O QUE FAZER =
Você pode citar na íntegra, sem mudar uma palavra, o trecho sobre as críticas de Lobato à burocracia e ao governo?

TRECHO =
A burocracia estatal é também criticada pelo “inglês”, mas a sua causa seria a “miséria do funcionalismo público”, um aspecto que parece ter sido amplamente corrigido desde então, a ponto de os servidores públicos terem se convertido em mandarins privilegiados, com salários cinco ou seis vezes superiores aos equivalentes funcionais do setor privado. A ineficiência do serviço público é um desses disfarces do patrimonialismo, chamado por Lobato de “parasitismo camuflado”. As Forças Armadas tampouco escapam de suas críticas, por serem igualmente ineficientes, ao deixarem de usar aviões, por exemplo. O provimento de serviços públicos, em especial nas vias de comunicações e transportes, era lastimável (o que não é propriamente uma novidade): Mr. Slang, quer dizer, Lobato, recomenda aqui o reforço da importação de cérebros, ou seja, o estímulo a fluxos imigratórios mais intensos. A corrupção do antigo governo federal (sob Artur Bernardes) era contrastada com a operosidade de São Paulo, motor da nova economia industrial que despontava. Com isso, Lobato obteve a sua mencionada remoção para Nova York, para servir de adido comercial segundo as novas orientações da política econômica externa traçadas pelo chanceler Otávio Mangabeira.

MATERIAL EXTRAÍDO =
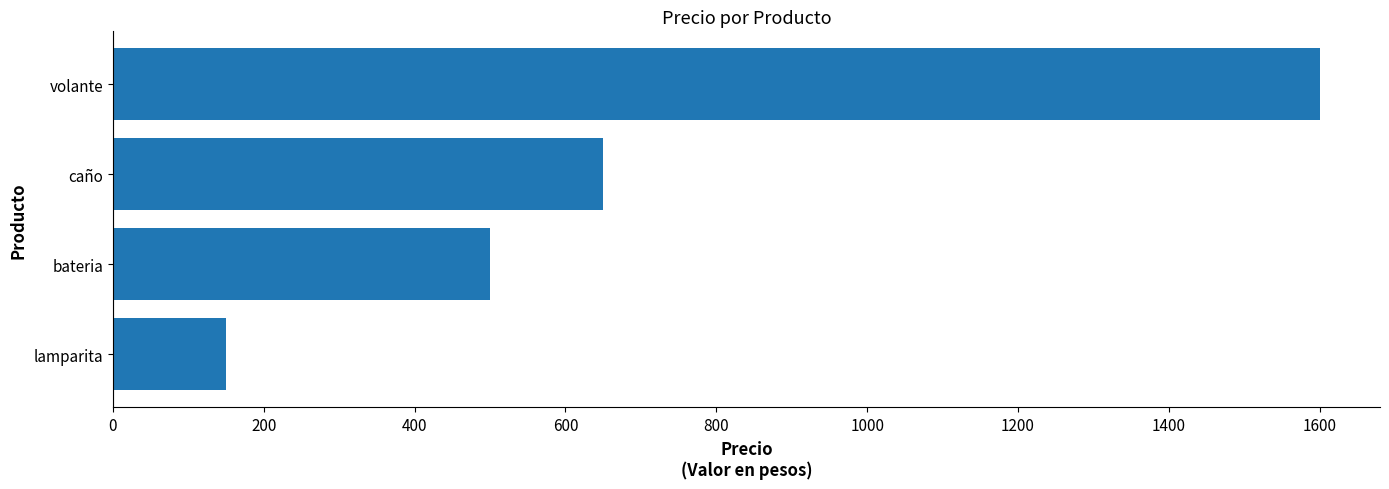

Approximately how many times larger is the value at caño compared to volante?

0.4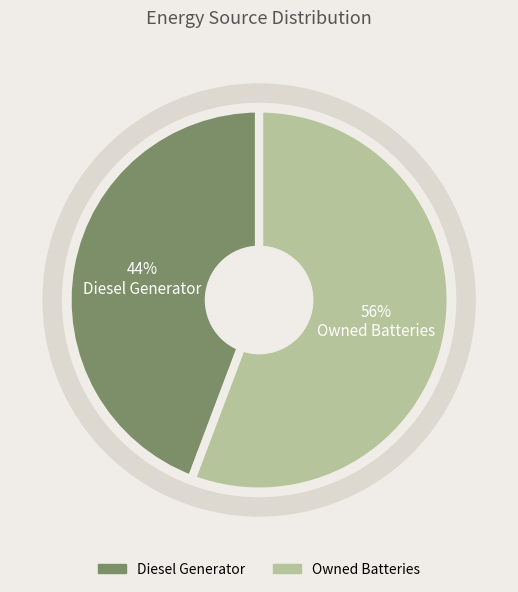

Count the number of slices in the pie.

2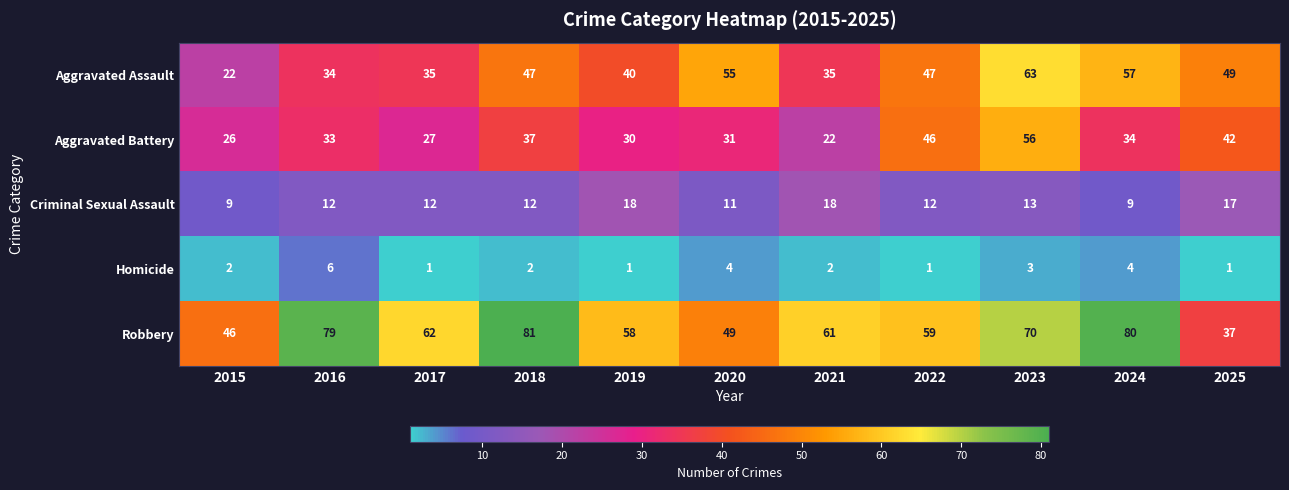

What is the difference between the maximum and minimum values in the Aggravated Assault series?

41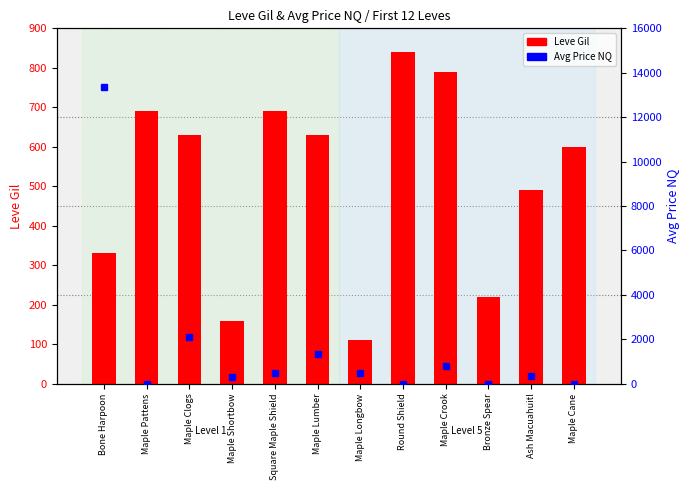

What position from the left is Square Maple Shield?

5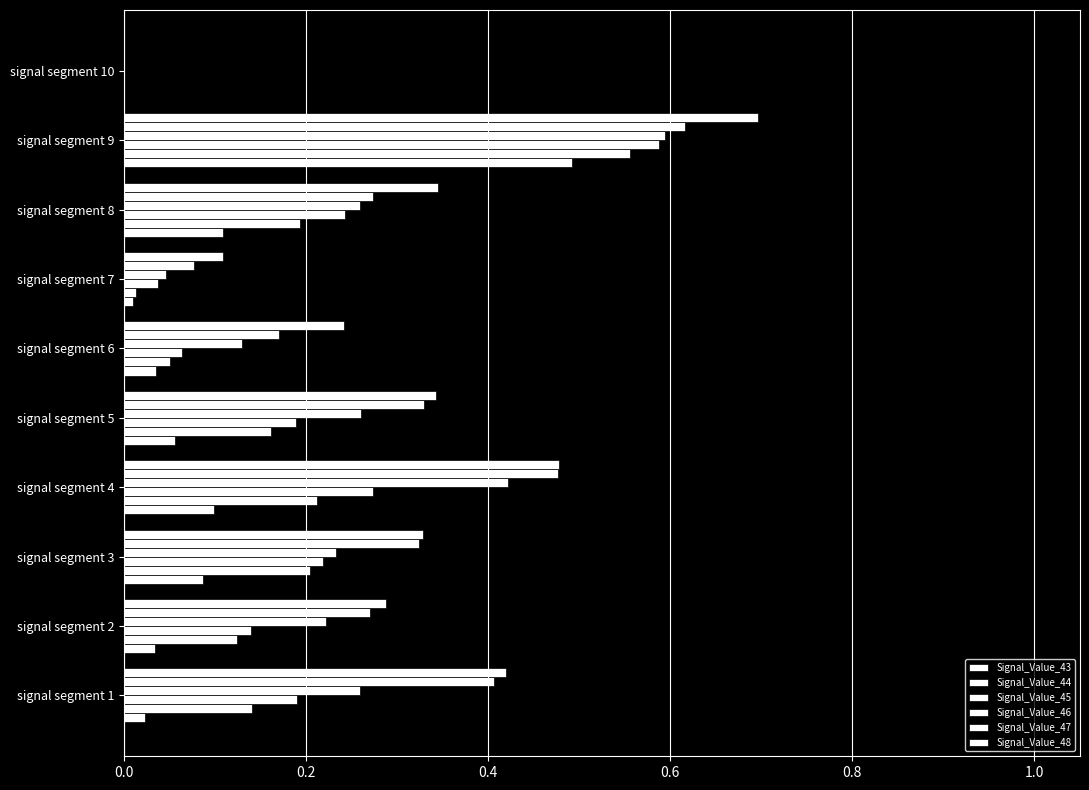

How many categories are shown in the chart?

10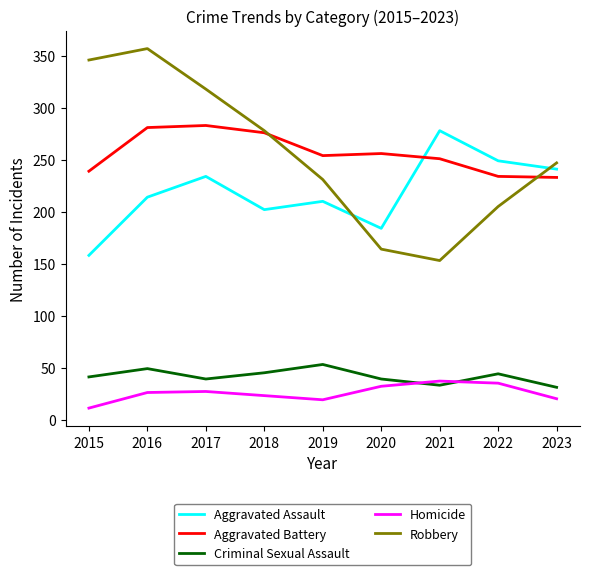

Rank the series at 2016 from highest to lowest value.

Robbery, Aggravated Battery, Aggravated Assault, Criminal Sexual Assault, Homicide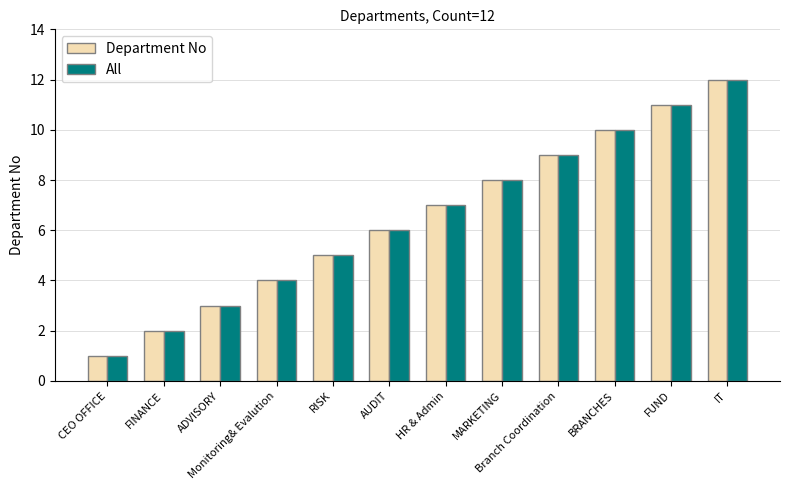

Reading right to left, list all the values displayed in this chart.

Department No: 12	11	10	9	8	7	6	5	4	3	2	1
All: 12	11	10	9	8	7	6	5	4	3	2	1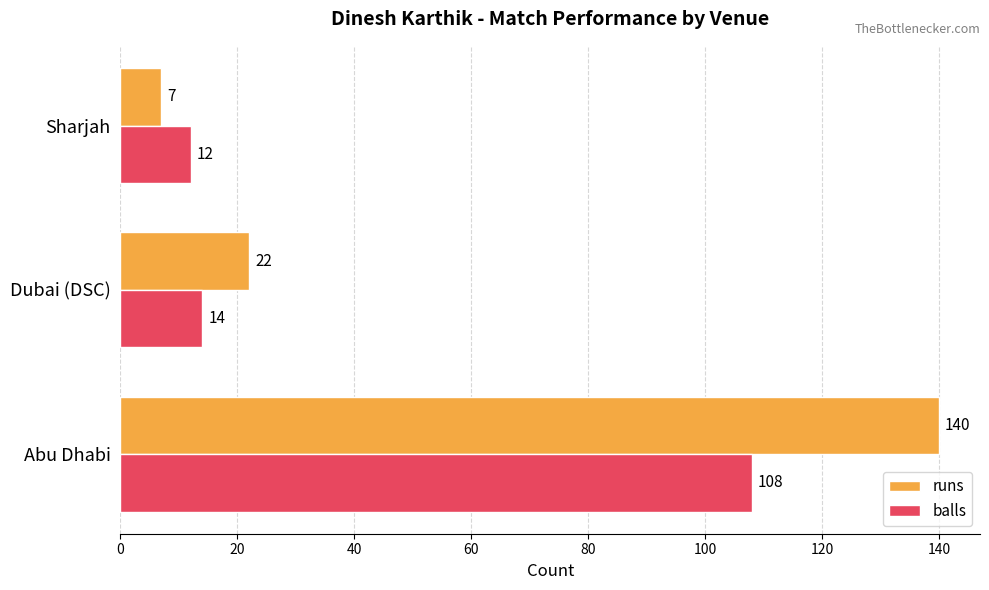

List the series in order of their overall mean, highest first.

runs, balls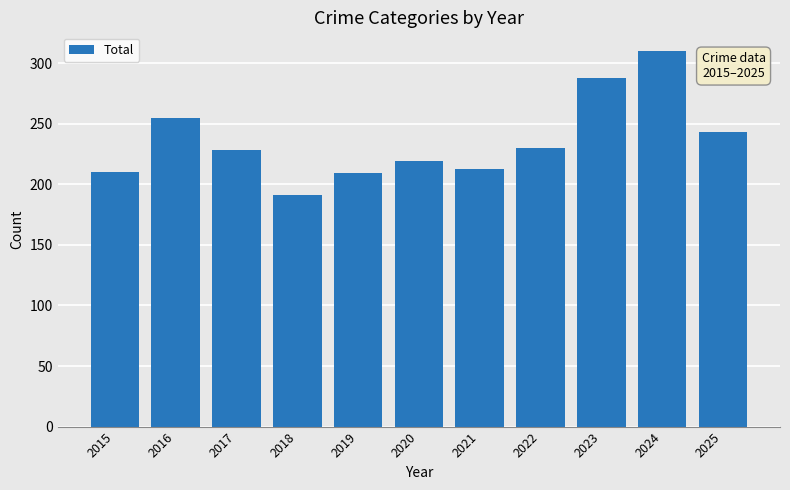

Read the value at 2025, to the nearest 5.

245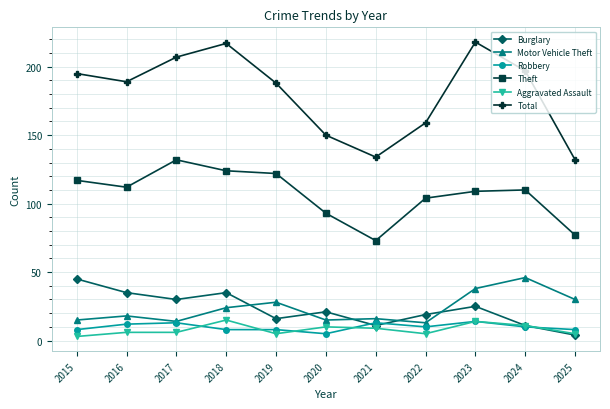

Count the number of categories in the chart.

11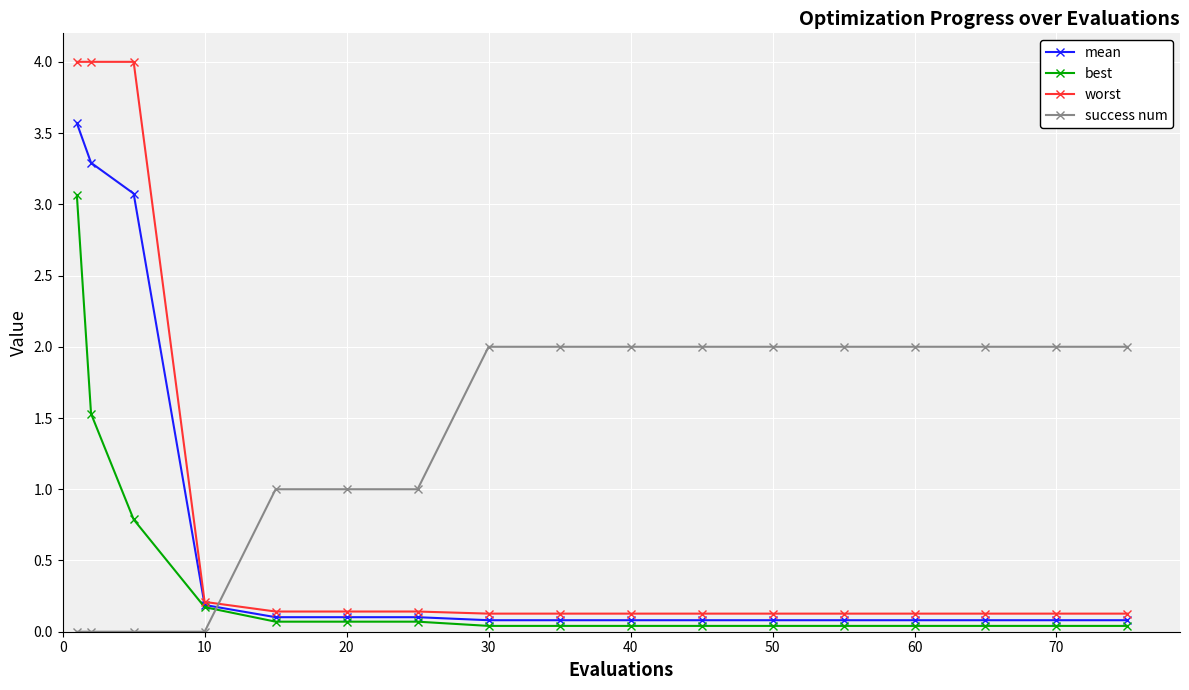

Which series has the largest total across all categories?

success num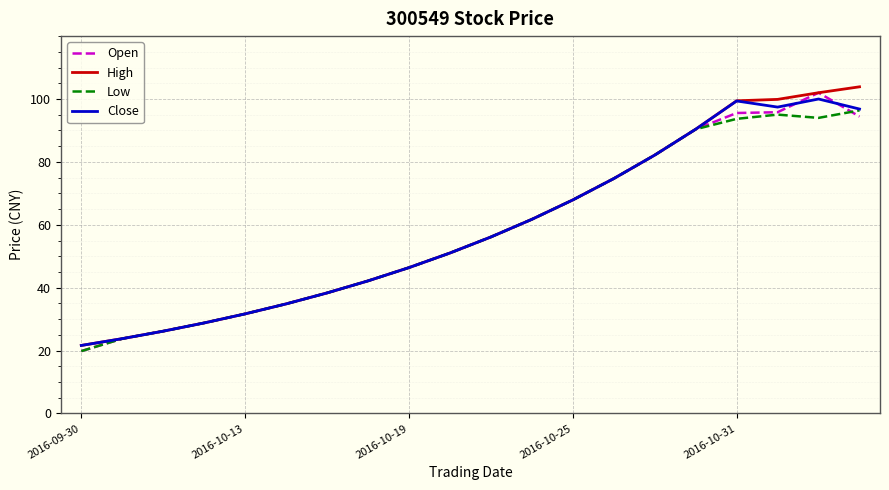

What is the highest value of the Open series?

102.0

RESPOSTA À TAREFA =
A burocracia estatal é também criticada pelo “inglês”, mas a sua causa seria a “miséria do funcionalismo público”, um aspecto que parece ter sido amplamente corrigido desde então, a ponto de os servidores públicos terem se convertido em mandarins privilegiados, com salários cinco ou seis vezes superiores aos equivalentes funcionais do setor privado. A ineficiência do serviço público é um desses disfarces do patrimonialismo, chamado por Lobato de “parasitismo camuflado”. As Forças Armadas tampouco escapam de suas críticas, por serem igualmente ineficientes, ao deixarem de usar aviões, por exemplo. O provimento de serviços públicos, em especial nas vias de comunicações e transportes, era lastimável (o que não é propriamente uma novidade): Mr. Slang, quer dizer, Lobato, recomenda aqui o reforço da importação de cérebros, ou seja, o estímulo a fluxos imigratórios mais intensos. A corrupção do antigo governo federal (sob Artur Bernardes) era contrastada com a operosidade de São Paulo, motor da nova economia industrial que despontava. Com isso, Lobato obteve a sua mencionada remoção para Nova York, para servir de adido comercial segundo as novas orientações da política econômica externa traçadas pelo chanceler Otávio Mangabeira.